For the first prong of § 1400(b), the Supreme Court has held that “a domestic corporation ‘resides’ only in its State of incorporation for purposes of the patent venue statute.” TC Heartland LLC v. Kraft Foods Gr. Brands LLC, ––– U.S. ––––, 137 S. Ct. 1514, 1517, 197 L.Ed.2d 816 (2017). In so doing, the Supreme Court found that amendments to the general venue statute—28 U.S.C. 1391(c)—did not modify the meaning of § 1400(b). Id. at 1520–21. The parties agree BMWNA is a Delaware corporation.12 Thus, pursuant to TC Heartland, BMWNA does not “reside” in Georgia and Omega may not rely on the first prong of § 1400(b) to establish venue.
BMWNA's motion to dismiss turns on the second prong—i.e., whether Omega has alleged sufficient facts showing BMWNA has “committed acts of infringement and has a regular and established place of business” in the Northern District of Georgia. BMWNA argues Omega has not satisfied either element of this prong. The Court addresses each in turn.
a. Omega Has Plausibly Alleged BMWNA Committed Acts of Infringement in this District.
In a footnote, BMWNA argues that, “[w]hile Omega's Complaint accuses BMWNA of infringement of the '814 patent ․ BMWNA expressly denies that it infringes the '814 patent, which is yet another reason why venue is improper.”13 To the extent BMWNA contends Omega has not alleged sufficient facts showing acts of infringement in this District, the Court disagrees. An act of infringement occurs when a person or entity “without authority makes, uses, offers to sell, or sells any patented invention” or “actively induces” such conduct. 35 U.S.C. § 271(a)–(b). Well-pled allegations that infringement occurred in this District are sufficient to meet this standard. Tour Tech. Software, Inc. v. RTV, Inc., 377 F. Supp. 3d 195, 201 (E.D.N.Y. 2019) (citing Funnelcap, Inc. v. Orion Indus., Inc., 392 F. Supp. 938, 943 (D. Del. 1975)). See also In re Cordis Corp., 769 F.2d 733, 737 (Fed. Cir. 1985) (“The issue of infringement is not reached on the merits in considering venue requirements.”) (punctuation omitted).

-*-

_Activity 1_.
Write out the patent venue passage word for word, in full.

_Provided data_.
-*-

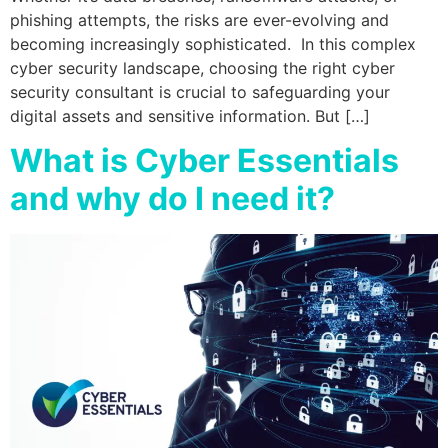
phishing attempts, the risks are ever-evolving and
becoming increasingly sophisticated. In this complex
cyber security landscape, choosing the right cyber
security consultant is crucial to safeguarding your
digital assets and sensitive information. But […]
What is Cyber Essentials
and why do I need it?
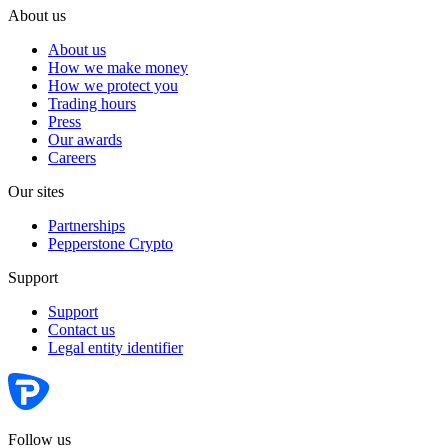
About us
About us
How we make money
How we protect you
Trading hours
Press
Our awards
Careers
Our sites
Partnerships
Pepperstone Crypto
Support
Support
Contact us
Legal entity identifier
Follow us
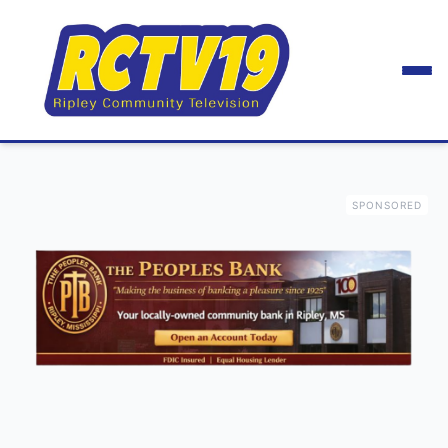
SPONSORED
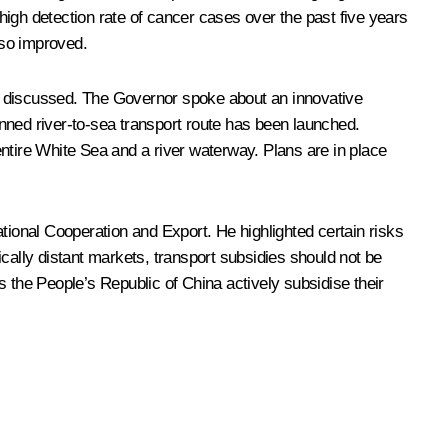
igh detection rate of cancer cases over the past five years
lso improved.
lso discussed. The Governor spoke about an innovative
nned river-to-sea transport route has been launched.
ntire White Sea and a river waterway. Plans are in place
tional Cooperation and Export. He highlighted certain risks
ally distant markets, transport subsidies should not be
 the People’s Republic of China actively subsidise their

-*-

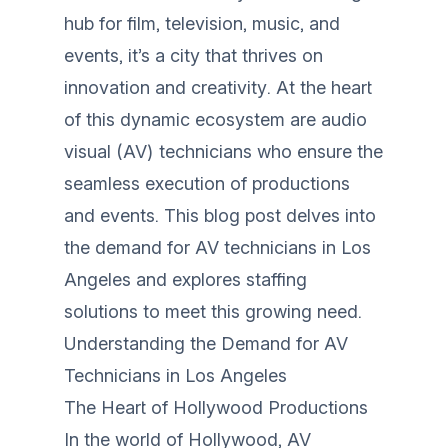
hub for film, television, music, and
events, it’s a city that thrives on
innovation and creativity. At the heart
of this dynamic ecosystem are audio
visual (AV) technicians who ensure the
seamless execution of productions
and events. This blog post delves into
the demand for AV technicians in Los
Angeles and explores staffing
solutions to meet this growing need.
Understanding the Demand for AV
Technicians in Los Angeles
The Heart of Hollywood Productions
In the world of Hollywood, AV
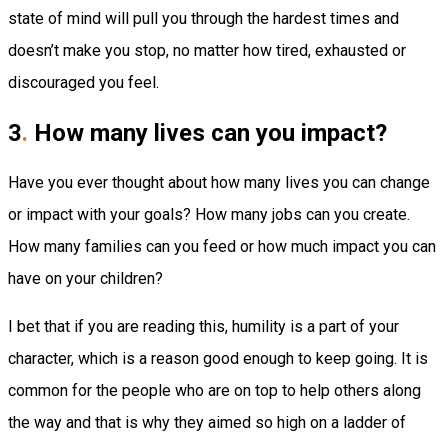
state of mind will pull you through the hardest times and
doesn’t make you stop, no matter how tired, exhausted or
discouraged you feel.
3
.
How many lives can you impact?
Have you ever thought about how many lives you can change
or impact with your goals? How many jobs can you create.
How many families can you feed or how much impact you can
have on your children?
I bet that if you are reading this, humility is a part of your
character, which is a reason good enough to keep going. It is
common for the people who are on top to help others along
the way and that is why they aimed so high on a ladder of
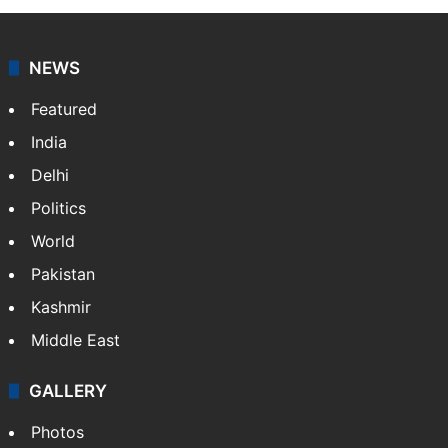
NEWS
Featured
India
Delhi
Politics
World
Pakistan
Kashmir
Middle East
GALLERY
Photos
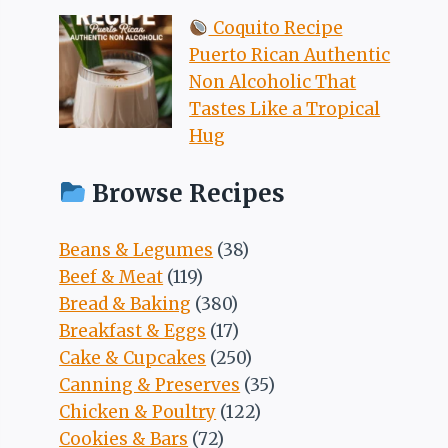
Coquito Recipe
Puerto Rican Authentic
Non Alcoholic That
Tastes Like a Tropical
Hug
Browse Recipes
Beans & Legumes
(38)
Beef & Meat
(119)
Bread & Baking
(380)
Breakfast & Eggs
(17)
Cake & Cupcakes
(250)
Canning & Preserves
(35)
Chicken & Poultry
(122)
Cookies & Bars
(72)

-*-

_Activity 2_.
From the listing, give back verbatim the lines from the one containing "phishing attempts, the" through the one containing "and why do I need it?", both included.

_Response 1_.
For the first prong of § 1400(b), the Supreme Court has held that “a domestic corporation ‘resides’ only in its State of incorporation for purposes of the patent venue statute.” TC Heartland LLC v. Kraft Foods Gr. Brands LLC, ––– U.S. ––––, 137 S. Ct. 1514, 1517, 197 L.Ed.2d 816 (2017). In so doing, the Supreme Court found that amendments to the general venue statute—28 U.S.C. 1391(c)—did not modify the meaning of § 1400(b). Id. at 1520–21. The parties agree BMWNA is a Delaware corporation.12 Thus, pursuant to TC Heartland, BMWNA does not “reside” in Georgia and Omega may not rely on the first prong of § 1400(b) to establish venue.
BMWNA's motion to dismiss turns on the second prong—i.e., whether Omega has alleged sufficient facts showing BMWNA has “committed acts of infringement and has a regular and established place of business” in the Northern District of Georgia. BMWNA argues Omega has not satisfied either element of this prong. The Court addresses each in turn.
a. Omega Has Plausibly Alleged BMWNA Committed Acts of Infringement in this District.
In a footnote, BMWNA argues that, “[w]hile Omega's Complaint accuses BMWNA of infringement of the '814 patent ․ BMWNA expressly denies that it infringes the '814 patent, which is yet another reason why venue is improper.”13 To the extent BMWNA contends Omega has not alleged sufficient facts showing acts of infringement in this District, the Court disagrees. An act of infringement occurs when a person or entity “without authority makes, uses, offers to sell, or sells any patented invention” or “actively induces” such conduct. 35 U.S.C. § 271(a)–(b). Well-pled allegations that infringement occurred in this District are sufficient to meet this standard. Tour Tech. Software, Inc. v. RTV, Inc., 377 F. Supp. 3d 195, 201 (E.D.N.Y. 2019) (citing Funnelcap, Inc. v. Orion Indus., Inc., 392 F. Supp. 938, 943 (D. Del. 1975)). See also In re Cordis Corp., 769 F.2d 733, 737 (Fed. Cir. 1985) (“The issue of infringement is not reached on the merits in considering venue requirements.”) (punctuation omitted).

_Response 2_.
phishing attempts, the risks are ever-evolving and
becoming increasingly sophisticated. In this complex
cyber security landscape, choosing the right cyber
security consultant is crucial to safeguarding your
digital assets and sensitive information. But […]
What is Cyber Essentials
and why do I need it?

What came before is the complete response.